Когда дневной свет окончательно набрал силу, я все еще сидел, удобно устроившись в своем новом кресле, и пытался пробудить в себе необходимую смелость, чтобы продолжить работу. Воображать себе что-то и осуществить то, что рисует твое воображение, – это не одно и то же. И если я не напишу того, что создало мое воображение, то пойму, что смелости мне недостает, что творчески я бессилен, пусть даже портрет незнакомой женщины, стоящий сейчас передо мной, кому-то и покажется законченным и искусным.
Перед отъездом из Лондона я обшарил кухню в доме Айвэна и матери в поисках остро заточенного ножа и в конце концов остановил свой выбор не на ноже, а на термометре для мяса. У этого инструмента оказалось острие, кончик которого способен был и резать, и царапать. Это острие полагалось втыкать в мясо. Круглый диск с цифрами, из которого оно торчало, показывал температуру и уровень готовности мяса: недожаренное, средней готовности, готовое.
– Конечно, ты можешь взять термометр с собой, но зачем он тебе? – удивилась моя мать.
– Эта штука прочна и царапается. А диск – хорошая рукоятка. Ничего лучше мне и не надо.
Мать снисходительно улыбнулась: еще одно чудачество ее странного сына.
Так у меня появился этот превосходный инструмент. И освещение у меня было, и что делать – я знал.
Но пока что я сидел неподвижно, и меня била нервная дрожь.
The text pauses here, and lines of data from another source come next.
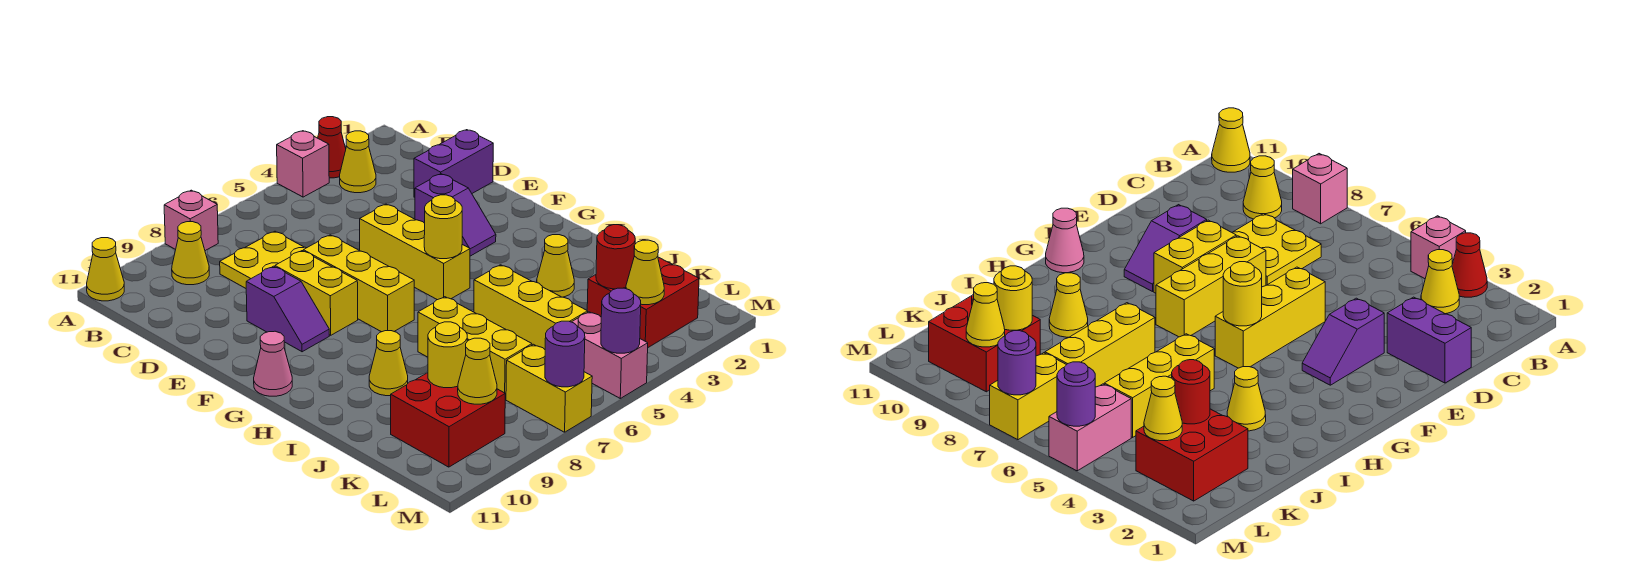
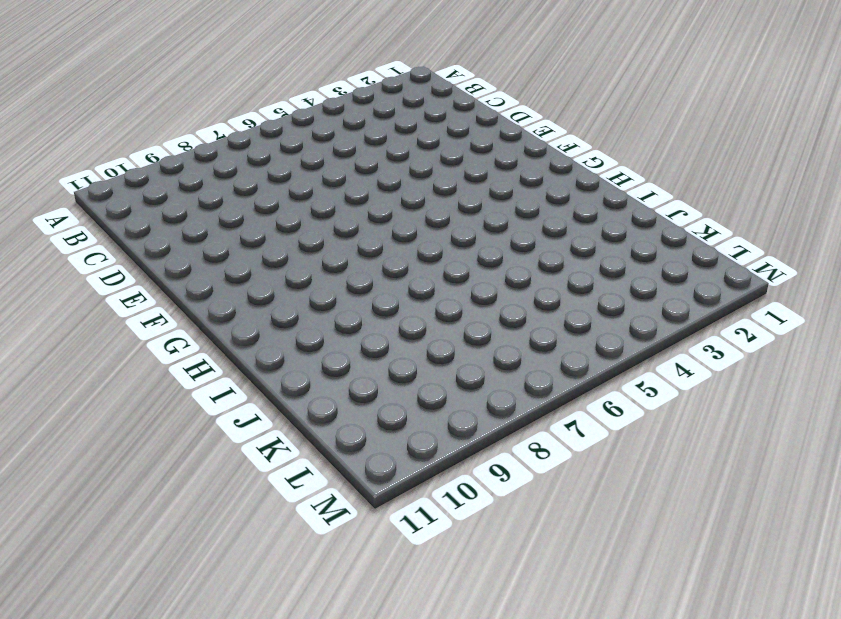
none -> red cone A3 level 1
none -> pink brick A4 level 1
none -> pink brick A8 level 1

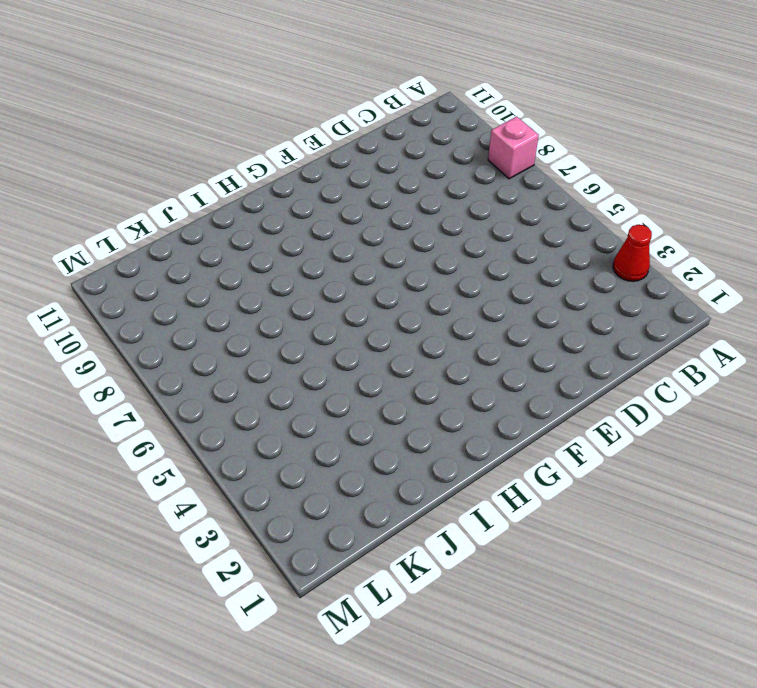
none -> pink brick A4 level 1
none -> yellow cone A11 level 1
none -> yellow cone B3 level 1

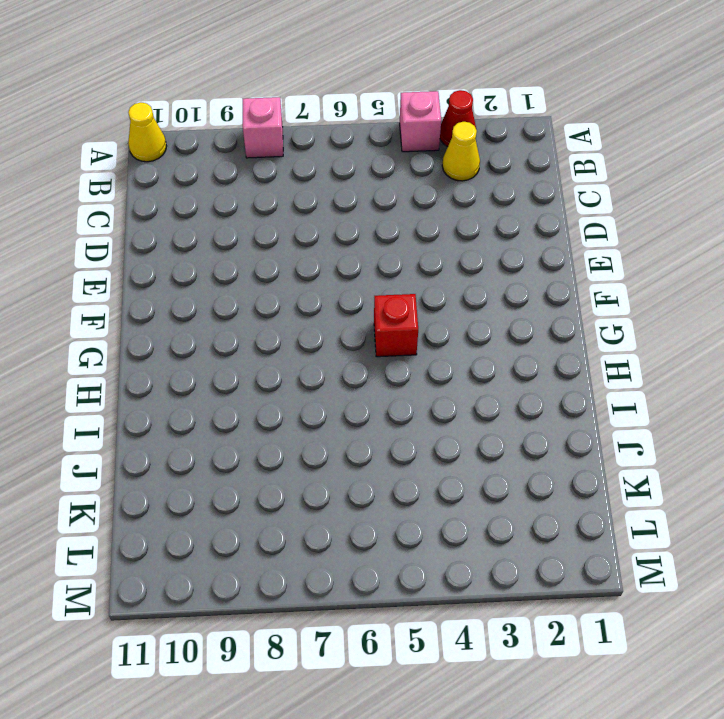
red brick G5 level 1 -> yellow brick E5:G5 level 1
none -> yellow cone B9 level 1
none -> yellow plate C7:D8 level 1
none -> purple brick D1:D2 level 1

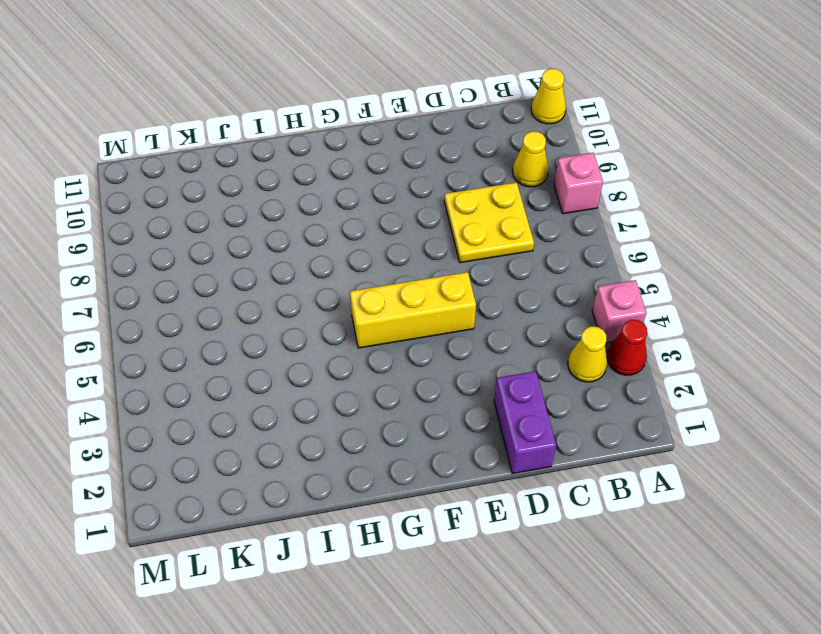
none -> purple slope E3:F3 level 1 top E
none -> yellow brick E7:G7 level 1
none -> yellow brick E8:F8 level 1

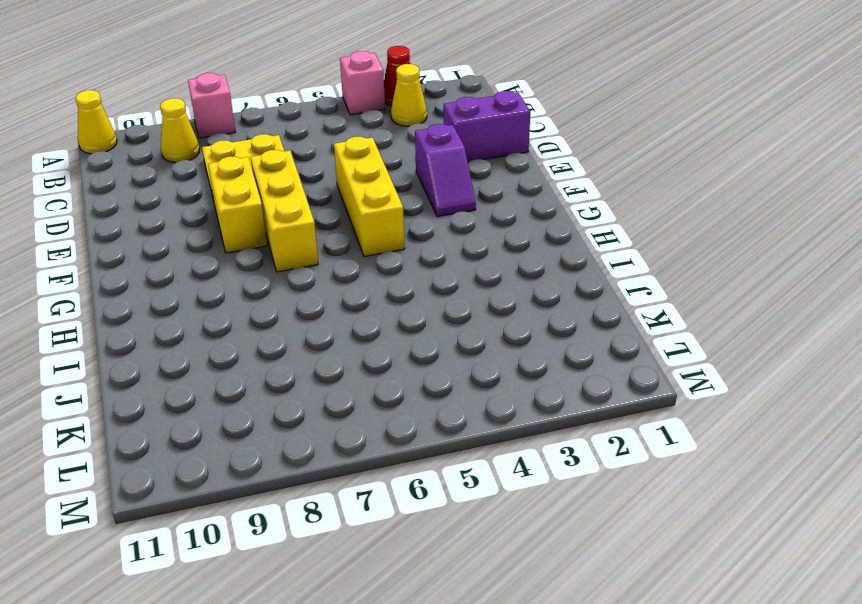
none -> purple slope E9:F9 level 1 top E
none -> pink cone G11 level 1
none -> yellow cone I3 level 1

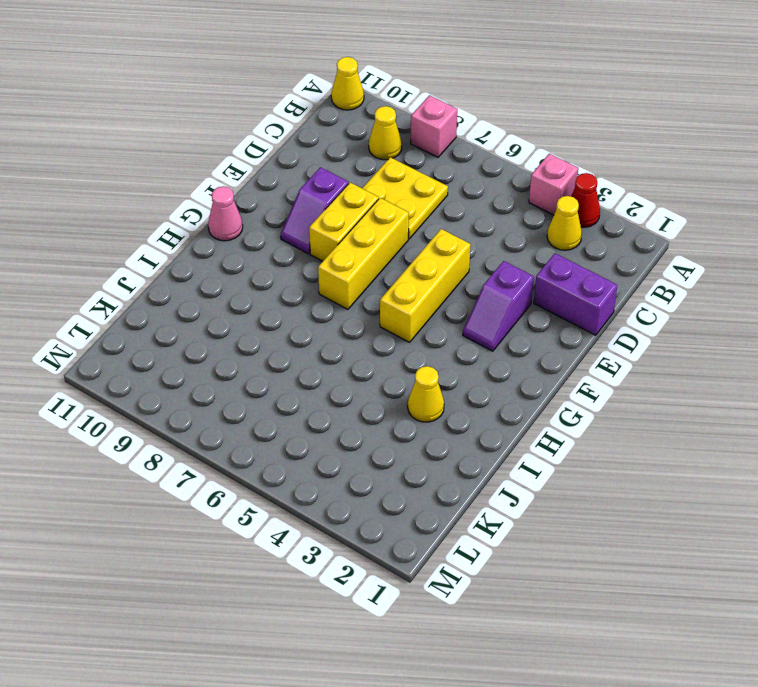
none -> yellow brick I5:K5 level 1
none -> yellow brick I7:K7 level 1
none -> yellow cone I9 level 1

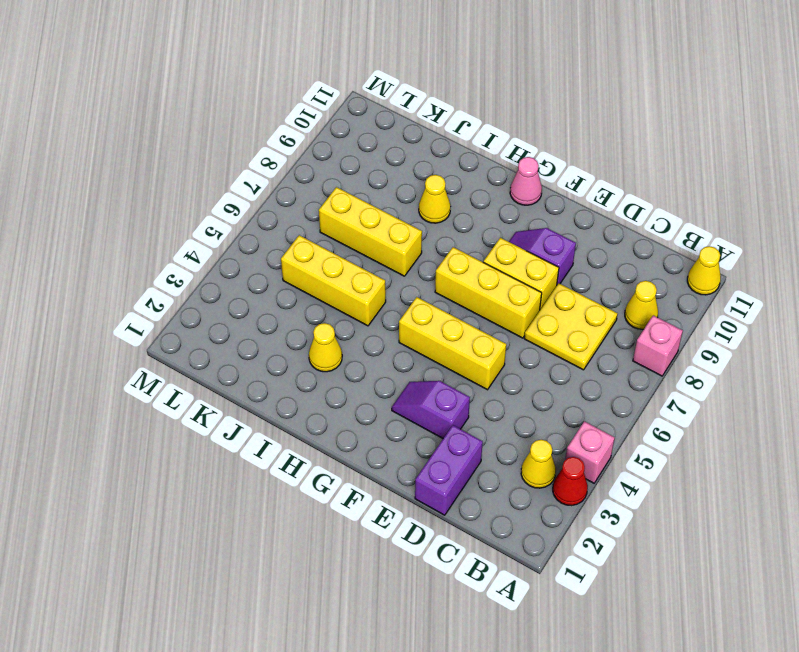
none -> red brick K2:L3 level 1
none -> red brick K9:L10 level 1
none -> pink brick L5:M5 level 1

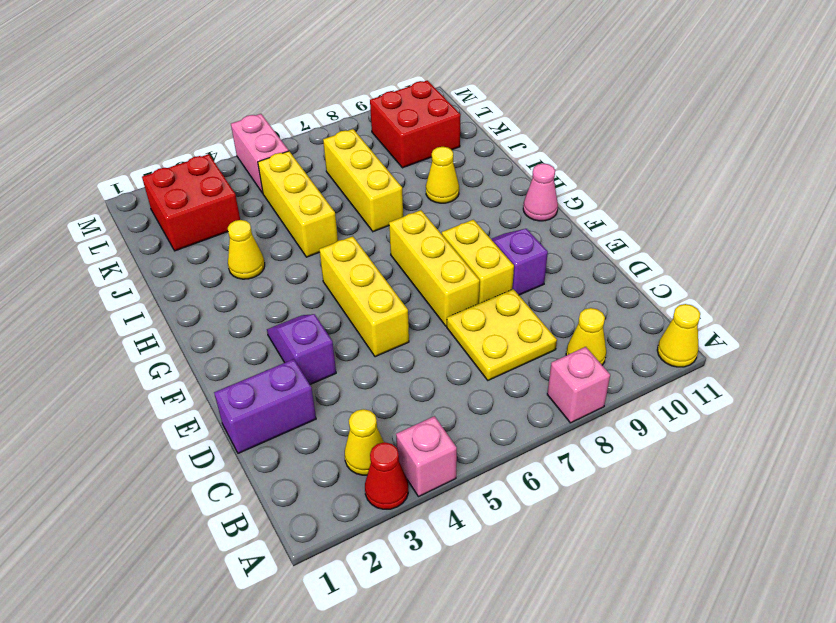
none -> yellow brick L7:M7 level 1
none -> yellow round brick G5 level 2
none -> red round brick K3 level 2

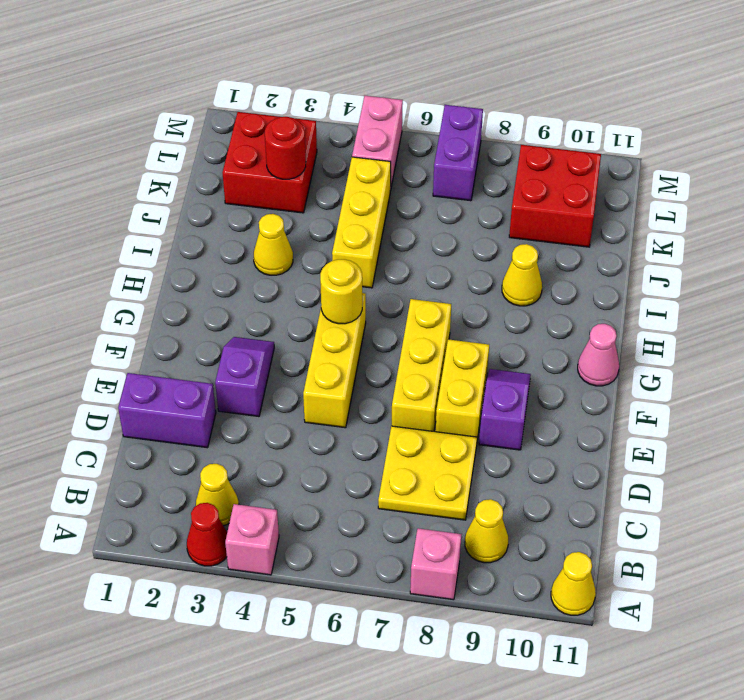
purple brick L7:M7 level 1 -> yellow brick L7:M7 level 1
none -> yellow brick I7:K7 level 1
none -> yellow round brick K9 level 2
none -> yellow cone L3 level 2

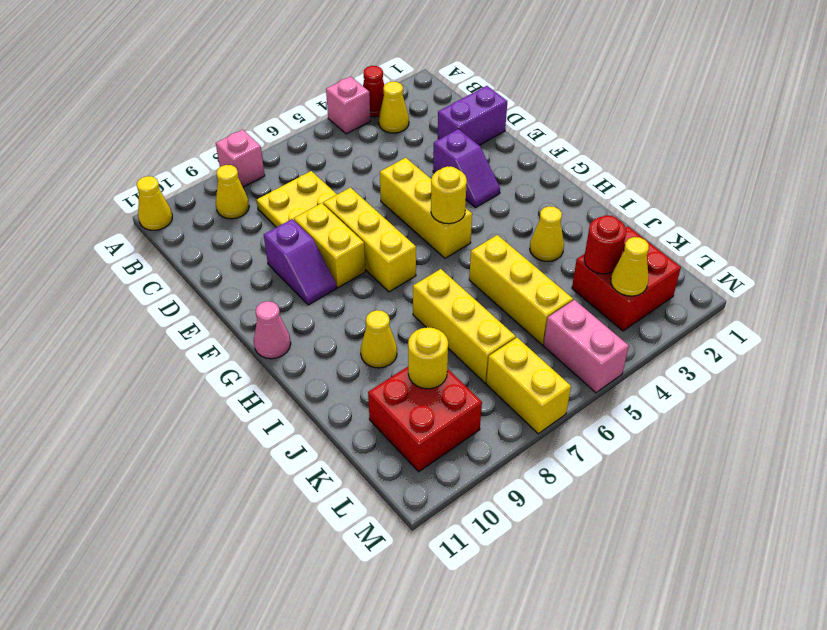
none -> yellow cone L9 level 2
none -> purple round brick M5 level 2
none -> purple round brick M7 level 2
Вот он – сделанный карандашом рисунок. Портрет Зои Ланг. Здесь она такая, какая есть на самом деле. Ее лицо освещено под тем же углом, что и на портрете, который стоит передо мной на мольберте. Это должно облегчить задачу.
Надо увидеть старое лицо сквозь молодое.
Я должен представить это второе лицо ясно, отчетливо, безошибочно. Я должен увидеть его сквозь душу этой женщины.
Я должен выразить сожаление об ушедшем навсегда времени. Да, выразить сожаление, но не придавать ему оттенка трагедийности. Стойкость духа в бренном теле – вот что я должен передать.
Должен – и не могу.
А время шло.
Когда в конце концов я взял в руки термометр для мяса и провел им первую линию, приоткрывая серый тон портрета, мне казалось, что я уступил какой-то внутренней силе, подавившей мою волю.
Я начал не с лица, а с шеи. Наверное, это была уловка, попытка обмануть самого себя. Если мне не по плечу осуществить собственный замысел, то я нарисую потом какой-нибудь пушистый шарф или ожерелье с драгоценными камнями, чтобы скрыть свою неудачу.
Внешняя оболочка возраста виделась мне не только в морщинах лица. Нет, она казалась мне чем-то гораздо большим: темницей, узилищем духа.
Почти бессознательно, подчиняясь инстинкту, я проводил царапающим острием по краске. Эти серые царапины – цвет плоти, но пусть он будет не более чем фоном. Эти серые царапины – тюремная решетка. Я нацарапал эту решетку с жестокостью, которую Зоя Ланг почувствовала во мне. Смягчить жестокость своего замысла, пойти на компромисс с самим собой я не мог.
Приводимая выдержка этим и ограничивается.